15 October 2010

Train-train

The world is rolling around one more time,
giving me another chance to do the things I’ve
successfully deferred every day so far.
I go to the market
and a girl climbs into my eyes like they do every couple hours.
Reasons to fall assemble easily:
because of the way she’s smearing jelly
between two cookies with a dull, shiny knife,
because of the way she almost kisses the glass display case
when she breaths on it to clean it,
because of the way the flowers in black plastic barrels
surround her, eager to be gathered up and delivered
to her arms. (If it’s at all about love, it’s as much about
ferrying the flowers to their respective destinies)
Two models sit near me
looking just like how models are supposed to look, but somehow
they are not attractive to me, their beauty too flagrant a reminder
of the imbalance of things. I suspect I am not the kind
of man they require and silently rescind myself.
I prefer the jelly girl,
whose beauty is subdued by a kind of helplessness. She shares an
oppression with me, being meek enough to have arrived behind that counter,
at the mercy of the clock spinning her toward a boredom of her own choosing.

I should talk to her. Instead, I watch the
steam rising from my coffee, continually refreshing
the idea of death, which remains unconvincing.
In case I’m wrong, I should talk to her.
A hundred million years from now
none of it will have mattered
as right now all of it matters so much.
Every discarded moment piles into
an ever-rising crest of Now.
Now is here. That much is clear.
Go talk to her.
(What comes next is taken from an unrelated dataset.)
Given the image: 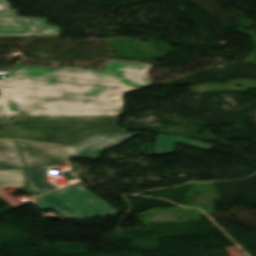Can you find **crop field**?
<instances>
[{"instance_id": "8a807250", "label": "crop field", "mask_w": 256, "mask_h": 256, "mask_svg": "<svg viewBox=\"0 0 256 256\" xmlns=\"http://www.w3.org/2000/svg\"><path fill=\"white\" fill-rule=\"evenodd\" d=\"M151 65L108 61L102 70L17 65L0 88L17 89V98H2L0 121L9 115H117L121 101L109 99L153 85Z\"/></svg>"}, {"instance_id": "ac0d7876", "label": "crop field", "mask_w": 256, "mask_h": 256, "mask_svg": "<svg viewBox=\"0 0 256 256\" xmlns=\"http://www.w3.org/2000/svg\"><path fill=\"white\" fill-rule=\"evenodd\" d=\"M7 124L16 139L75 145L93 135L126 132L117 116H12Z\"/></svg>"}, {"instance_id": "34b2d1b8", "label": "crop field", "mask_w": 256, "mask_h": 256, "mask_svg": "<svg viewBox=\"0 0 256 256\" xmlns=\"http://www.w3.org/2000/svg\"><path fill=\"white\" fill-rule=\"evenodd\" d=\"M36 200L48 209L53 208L66 219L106 217L119 213L79 183Z\"/></svg>"}, {"instance_id": "412701ff", "label": "crop field", "mask_w": 256, "mask_h": 256, "mask_svg": "<svg viewBox=\"0 0 256 256\" xmlns=\"http://www.w3.org/2000/svg\"><path fill=\"white\" fill-rule=\"evenodd\" d=\"M60 30L56 26H47L46 18L18 17V10L10 9L6 0H0V39L58 38Z\"/></svg>"}, {"instance_id": "f4fd0767", "label": "crop field", "mask_w": 256, "mask_h": 256, "mask_svg": "<svg viewBox=\"0 0 256 256\" xmlns=\"http://www.w3.org/2000/svg\"><path fill=\"white\" fill-rule=\"evenodd\" d=\"M139 133L141 132L93 136L73 147H63L67 157L95 159L106 148H111Z\"/></svg>"}, {"instance_id": "dd49c442", "label": "crop field", "mask_w": 256, "mask_h": 256, "mask_svg": "<svg viewBox=\"0 0 256 256\" xmlns=\"http://www.w3.org/2000/svg\"><path fill=\"white\" fill-rule=\"evenodd\" d=\"M18 142L27 167L66 164L59 147Z\"/></svg>"}, {"instance_id": "e52e79f7", "label": "crop field", "mask_w": 256, "mask_h": 256, "mask_svg": "<svg viewBox=\"0 0 256 256\" xmlns=\"http://www.w3.org/2000/svg\"><path fill=\"white\" fill-rule=\"evenodd\" d=\"M174 143L184 144V145L205 149V150H212L214 147L213 145H209L206 143H202V142L187 139V138L158 134L155 149H154V154L156 155V154L174 153Z\"/></svg>"}, {"instance_id": "d8731c3e", "label": "crop field", "mask_w": 256, "mask_h": 256, "mask_svg": "<svg viewBox=\"0 0 256 256\" xmlns=\"http://www.w3.org/2000/svg\"><path fill=\"white\" fill-rule=\"evenodd\" d=\"M22 170L23 169L0 171V197L12 206H18L22 203L10 196L2 188H18L25 186Z\"/></svg>"}, {"instance_id": "5a996713", "label": "crop field", "mask_w": 256, "mask_h": 256, "mask_svg": "<svg viewBox=\"0 0 256 256\" xmlns=\"http://www.w3.org/2000/svg\"><path fill=\"white\" fill-rule=\"evenodd\" d=\"M24 167L16 142L0 141V170Z\"/></svg>"}, {"instance_id": "3316defc", "label": "crop field", "mask_w": 256, "mask_h": 256, "mask_svg": "<svg viewBox=\"0 0 256 256\" xmlns=\"http://www.w3.org/2000/svg\"><path fill=\"white\" fill-rule=\"evenodd\" d=\"M49 167L51 166L27 168L25 170L27 185L30 191L45 193L56 188L54 184L47 183L44 178Z\"/></svg>"}, {"instance_id": "28ad6ade", "label": "crop field", "mask_w": 256, "mask_h": 256, "mask_svg": "<svg viewBox=\"0 0 256 256\" xmlns=\"http://www.w3.org/2000/svg\"><path fill=\"white\" fill-rule=\"evenodd\" d=\"M17 93V90L0 89V97H16ZM0 101H2L1 98Z\"/></svg>"}, {"instance_id": "d1516ede", "label": "crop field", "mask_w": 256, "mask_h": 256, "mask_svg": "<svg viewBox=\"0 0 256 256\" xmlns=\"http://www.w3.org/2000/svg\"><path fill=\"white\" fill-rule=\"evenodd\" d=\"M4 123H6V122L0 123V138L11 137V135L6 130Z\"/></svg>"}, {"instance_id": "22f410ed", "label": "crop field", "mask_w": 256, "mask_h": 256, "mask_svg": "<svg viewBox=\"0 0 256 256\" xmlns=\"http://www.w3.org/2000/svg\"><path fill=\"white\" fill-rule=\"evenodd\" d=\"M18 190H20V191H22V192H25V193H27V194H30V196L28 197V198H30V199H32V198L36 197L37 195H39V194H37V193H31V192H29V191L26 189V187L18 188Z\"/></svg>"}]
</instances>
Go talk to her. Go talk to her
(My mind is always giving an ineffectual pep talk,
I seem to be a sightseer touring all the various guilt trips of life).
I can’t think my way into the brief lapse of thought
we call courage. I’m entrenched. I've done all I can
to make myself impervious to chance,
to ensure safe, undisrupted passage down the corridor of each day.
I’ve plied my aloneness into solitude,
where shrewder ones have learned to
accompany it with people.

The familiar, gloomy conclusion
revises itself for today’s dilemma:
If I talk to her, it won’t make me any less alone.
Once again I have bartered bravery and the dim possibility
of elation for the patchy cloak of thought.
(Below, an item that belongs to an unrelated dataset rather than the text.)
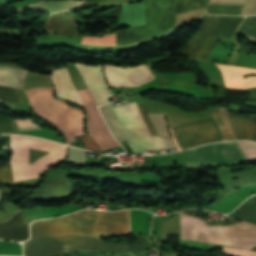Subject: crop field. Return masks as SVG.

Starting home, I am pleased to feel
my feet hijack my body. They take me
on a detour by her booth.
I clutch an alibi: I’m only looking at the cakes.
I pretend to look at the cakes
while actually looking at the cakes
when I feel her walk up
(I've endowed her with such magnitude).

I brave a look at her.
She smiles at me.
I may have twitched
something back before fleeing.
I cherish the smile all day on into the night.
It justified the whole thing somehow.
She smiled at me. I've seen it.
Tomorrow I’ll say everything to her.